Folha de S. Paulo
A prisão domiciliar de
Bolsonaro é choque de visões inconciliáveis que promete escalar ainda mais
A prisão
domiciliar de Bolsonaro —não por algum crime que tenha cometido, e sim
por ter feito uma mensagem para as redes sociais— ilustra uma dinâmica comum: o
Supremo impõe restrições abusivas e a direita desafia o Supremo porque quer
derrubá-lo. Estamos vendo o choque entre duas visões inconciliáveis que promete
escalar ainda mais.
Para uma, vivemos o ataque constante à democracia pela extrema direita. Contra
isso, o Supremo não pode assistir inerte enquanto as instituições do país são
nocauteadas. Lugar de golpista é na cadeia e quem se indignar com isso é porque
está do lado do golpe.
E se ambas as visões
estiverem erradas? Um resultado surpreendente do Datafolha indica essa
possibilidade: uma maioria
de 55% dos eleitores são contrários à anistia aos presos do 8 de
janeiro e uma pluralidade de 47%
é favorável à suspensão do visto americano de Moraes (contra 42%
contrários). Muita gente que não tolera Bolsonaro e também não engole Moraes.
Bolsonaro comprovadamente buscou convencer generais a endossar um golpe e fez
acusações falsas de fraude nas urnas para tentar invalidar a eleição. Sua PRF (Polícia
Rodoviária Federal) tentou bloquear o acesso de eleitores às urnas. Ao fim
da história, seus seguidores mais fanatizados invadiram os Três Poderes na
esperança de provocar a sonhada intervenção militar. Não há perseguição nenhuma
em levá-lo a julgamento.
Moraes também não fez por menos. Os abusos se somam desde a censura a uma
matéria da Crusoé em 2019. Proibição de uso das redes sociais por tempo
indeterminado, inquéritos de ofício do Supremo que se estendem até hoje, busca
de motivos que justifiquem prisão com base em posts de redes sociais;
investigação de empresários por falas banais em grupo de WhatsApp; prisão
preventiva indevida de Filipe Martins que se estendeu por meses. Prisões aos
invasores do 8 de janeiro mais longas do que as de assassinos. E tudo isso no
Supremo, que já é a última instância. É difícil vislumbrar a anulação desses e
outros julgamentos quando a maré política mudar?

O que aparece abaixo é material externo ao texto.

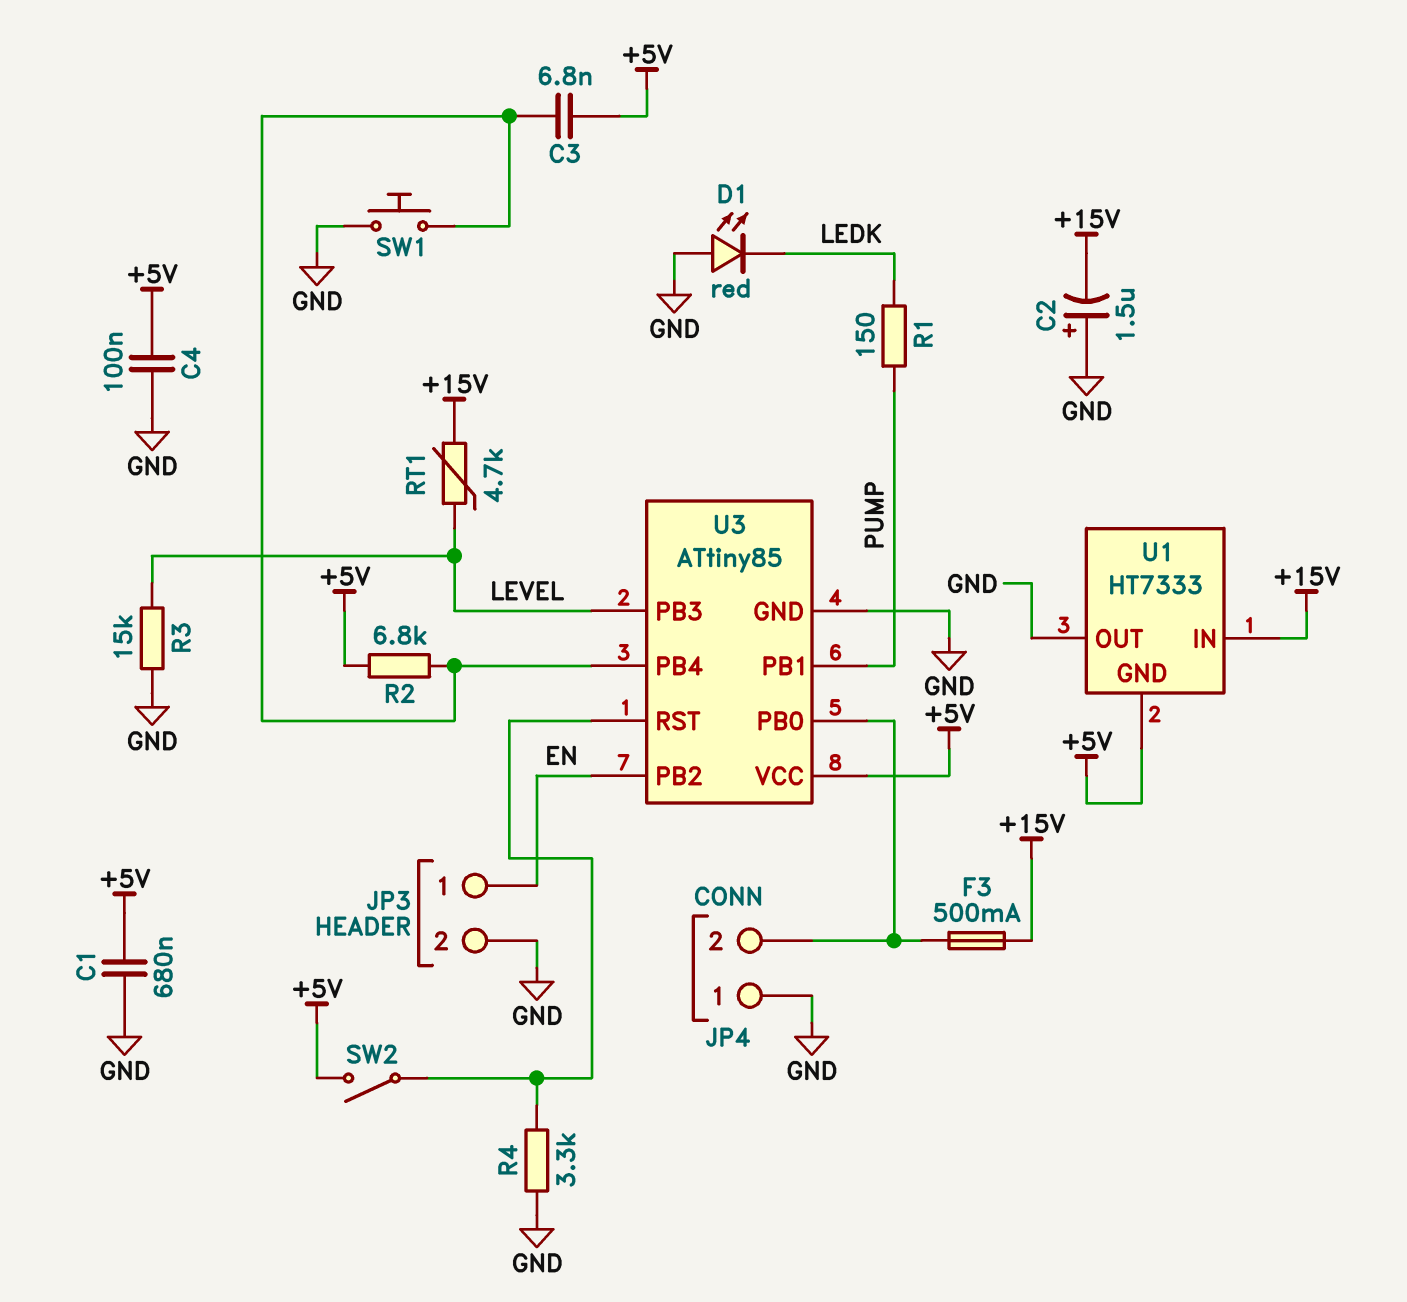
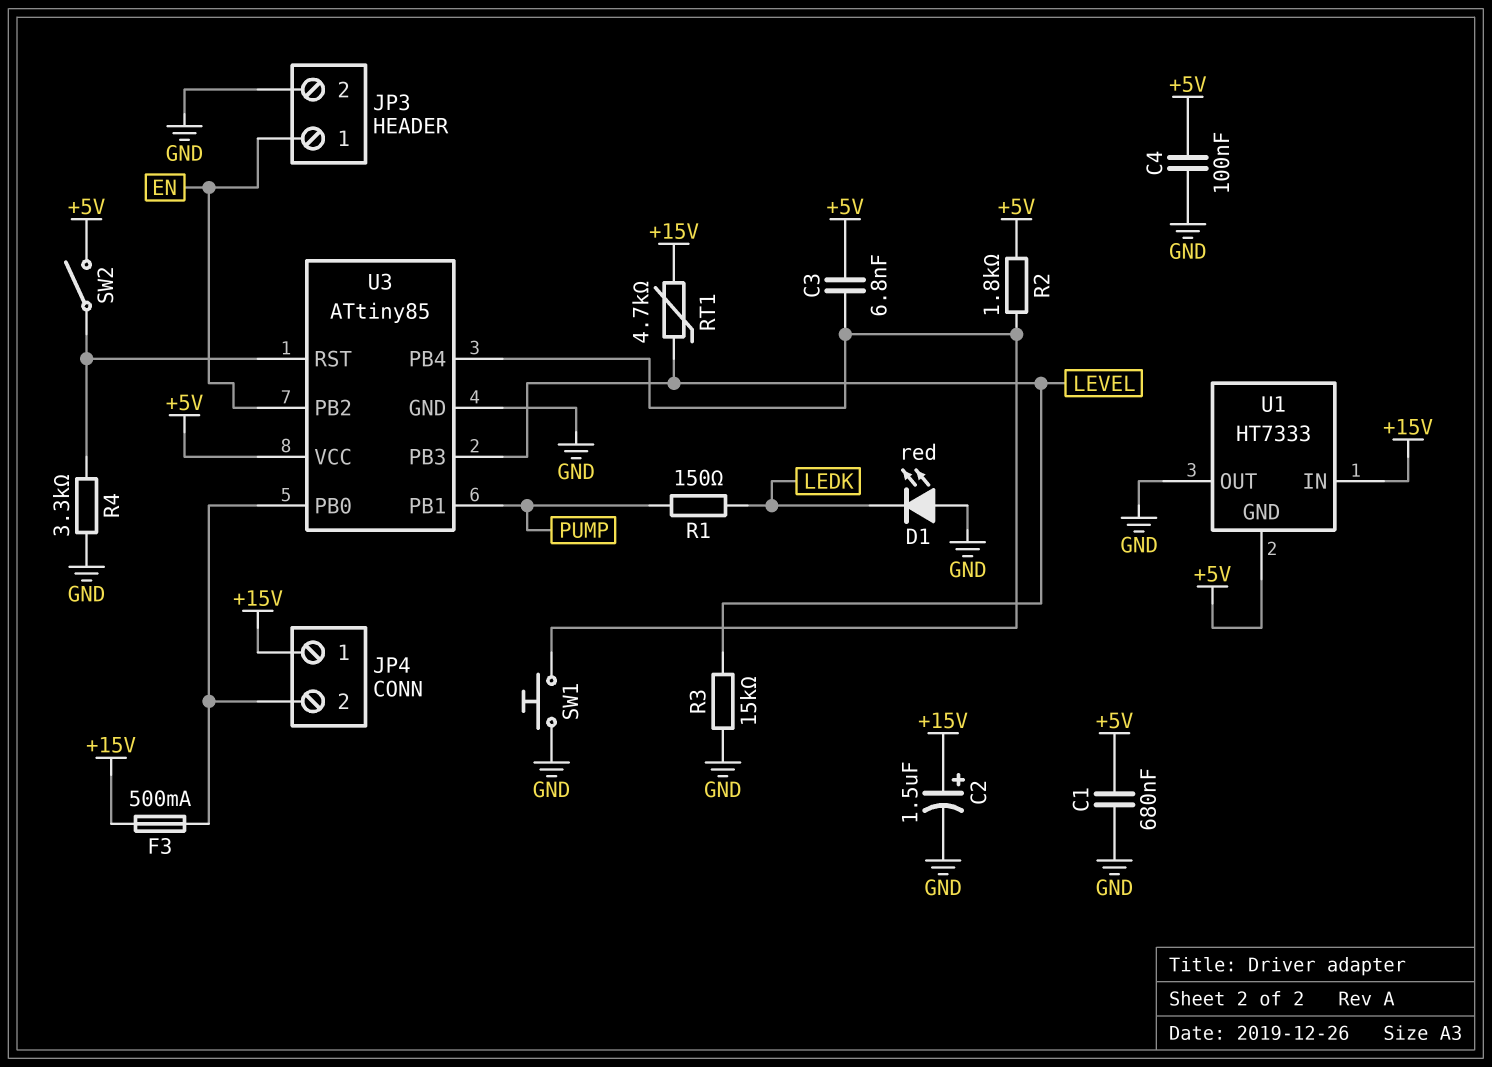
C2: 1.5uF (plus GND, minus +15V) -> 1.5uF (plus +15V, minus GND)
JP4 pin 1: GND -> +15V
R2: 6.8k (+5V, U3/PB4) -> 1.8k (+5V, U3/PB4)

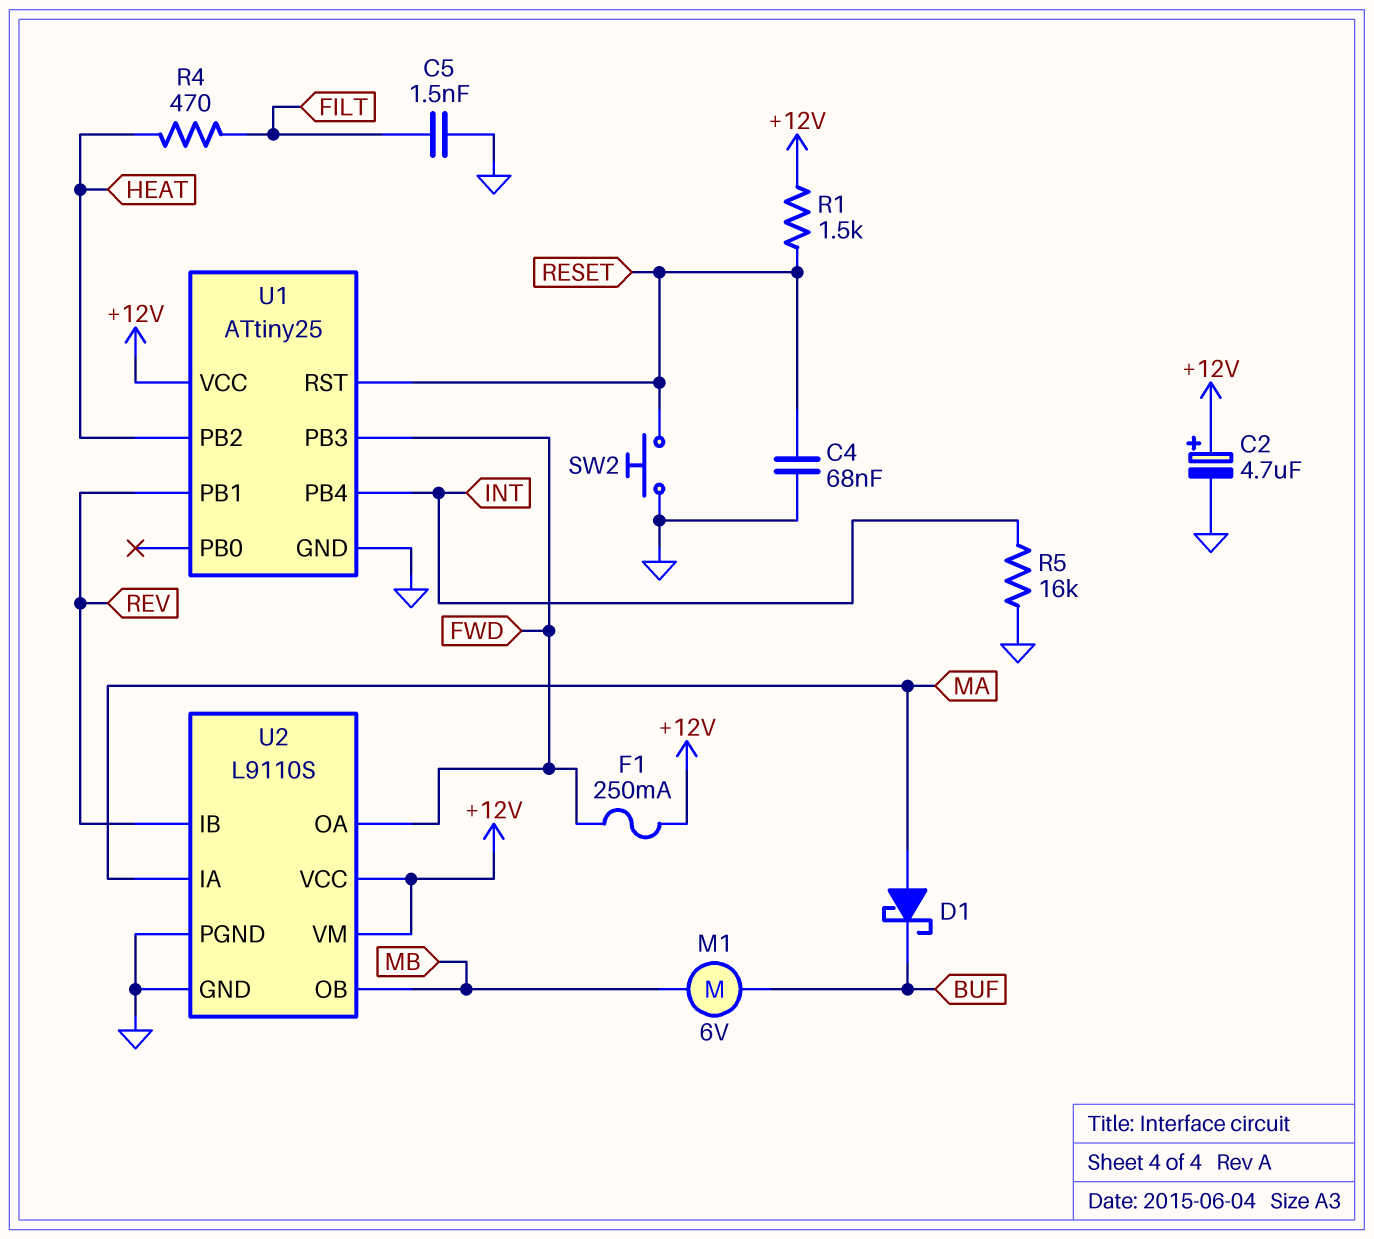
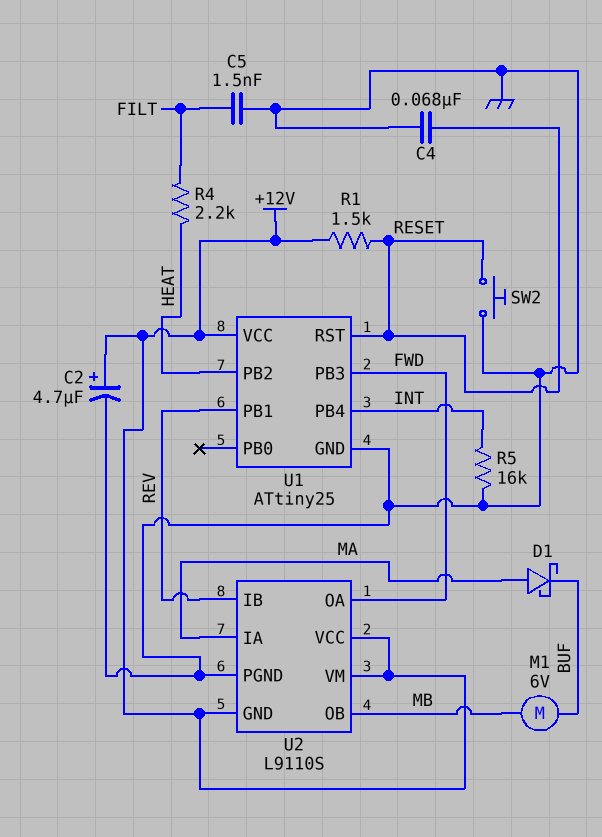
F1: 250mA (+12V, FWD) -> none
R4: 470 (FILT, HEAT) -> 2.2k (FILT, HEAT)
U2 pin GND: GND -> +12V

Nada disso se deu num vácuo. A escalada do Supremo se deu em meio a uma
movimentação real para minar nossa democracia, melar nossas eleições e, após
perdê-las, dar um golpe de Estado. O problema de poderes excepcionais é que,
depois de passada a ameaça que justificou seu uso, eles tendem a permanecer. A
autocontenção é uma virtude elogiada no discurso e desprezada na prática. Em
agosto do ano passado, o ministro Barroso opinou que o fim do inquérito das
fake news "não está distante". Até hoje, nada.
O maior desastre da sanção americana é dificultar a contenção desses poderes
abusivos do Supremo. Recentemente, Fux abriu
divergência com outros ministros da Primeira Turma. Outros viriam?
Dificilmente virão agora, em que divergir de Moraes trará a pecha da traição e
da covardia. Dificultou também para o Congresso, de quem se espera movimentos
para conter excessos do Supremo. Resta apenas a opinião pública.